▶ [Passage to read]:
*****
7

I have a bag filled with different colors of balls. My goal is to determine the number of distinct colors that in the bag, but I am limited to taking a small sample. From a sample of $N$ balls, I see that there $X$ different colors. What is the expected number of different colors in the bag?

Some assumptions which need to be made:

  • The bag is of sufficiently large size that the probability of drawing a certain color does not depend on the how many balls we have already drawn. (Effectively, we are drawing with replacement.)
  • There is an equal number of each color in the bag.

For an example, let's say that I draw $N=17$ balls out of the bag, and I see $X=13$ distinct colors. What is a good estimate for the number of colors in the bag?

So far, I have made little progress towards answering this on my own. I have tried to reverse the solution to the coupon collector's problem (as to solve for the number of colors as opposed to the number of trials), but I became stuck since it involved the harmonic numbers.
*****
Transcribed page contents
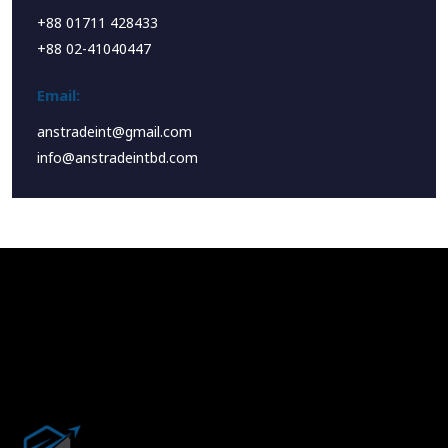
+88 01711 428433
+88 02-41040447
Email:
anstradeint@gmail.com
info@anstradeintbd.com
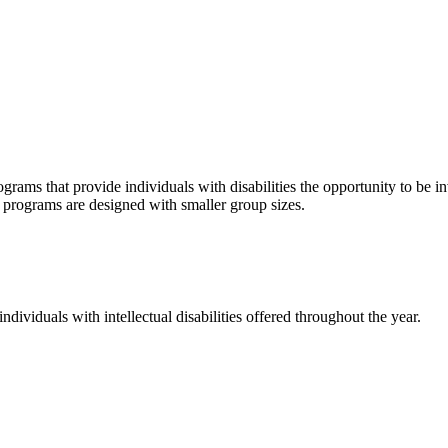
grams that provide individuals with disabilities the opportunity to be i
se programs are designed with smaller group sizes.
dividuals with intellectual disabilities offered throughout the year.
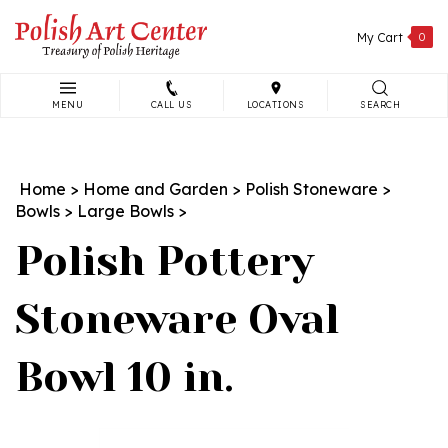
Skip
to
My Cart
0
content
MENU
CALL US
LOCATIONS
SEARCH
Search
site:
Home
>
Home and Garden
>
Polish Stoneware
>
Bowls
>
Large Bowls
>
Polish Pottery
Stoneware Oval
Bowl 10 in.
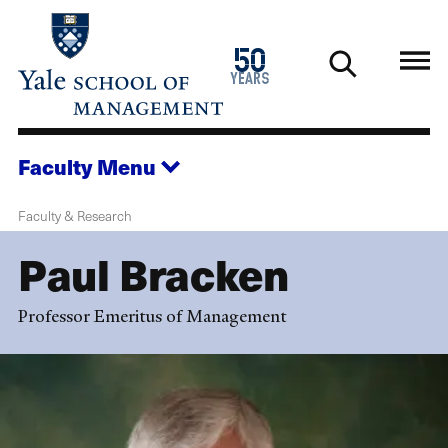
Skip
to
1976
50
main
2026
years
content
Faculty
Menu
Faculty & Research
Paul Bracken
Professor Emeritus of Management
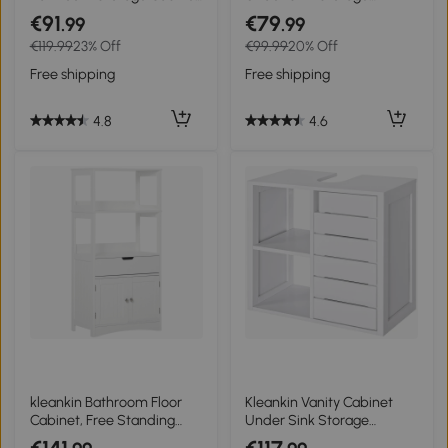
2 Layers Vanity Unit
Cabinet 2 Door Wooden
€91
€79
.99
.99
Wooden - White
Cupboard Vanity Units
€119.99
23% Off
€99.99
20% Off
Free shipping
Free shipping
4.8
4.6
kleankin Bathroom Floor
Kleankin Vanity Cabinet
Cabinet, Free Standing
Under Sink Storage
Kitchen Cupboard with
Bathroom Space Saver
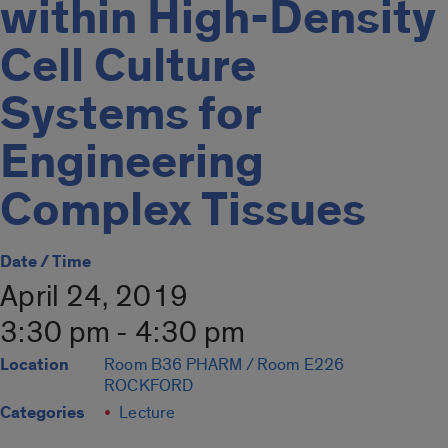
within High-Density
Cell Culture
Systems for
Engineering
Complex Tissues
Date / Time
April 24, 2019
3:30 pm - 4:30 pm
Location
Room B36 PHARM / Room E226
ROCKFORD
Categories
Lecture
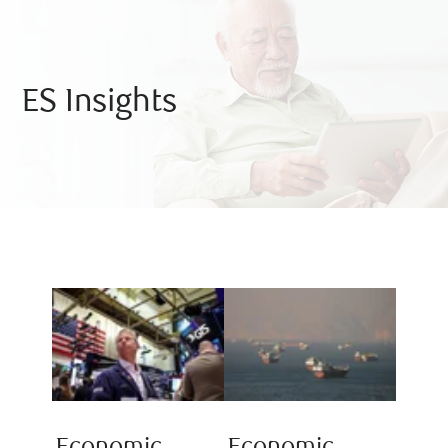
ES Insights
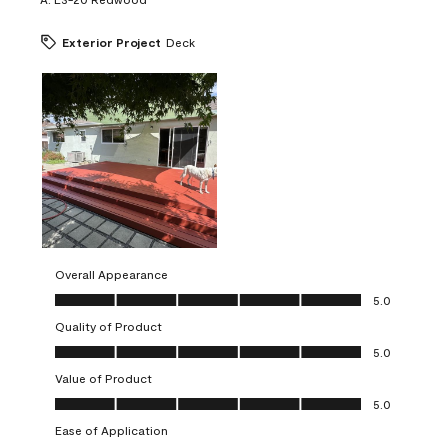
Exterior Project
Deck
Overall Appearance
Overall Appearance, 5.0 out of 5
5.0
Quality of Product
Quality of Product, 5.0 out of 5
5.0
Value of Product
Value of Product, 5.0 out of 5
5.0
Ease of Application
*****
Rewrite the question about counting colors in a bag from "For an example, let's" to "the harmonic numbers.", replacing "balls" with "marbles".

▶ [Result]:
For an example, let's say that I draw $N=17$ marbles out of the bag, and I see $X=13$ distinct colors. What is a good estimate for the number of colors in the bag?

So far, I have made little progress towards answering this on my own. I have tried to reverse the solution to the coupon collector's problem (as to solve for the number of colors as opposed to the number of trials), but I became stuck since it involved the harmonic numbers.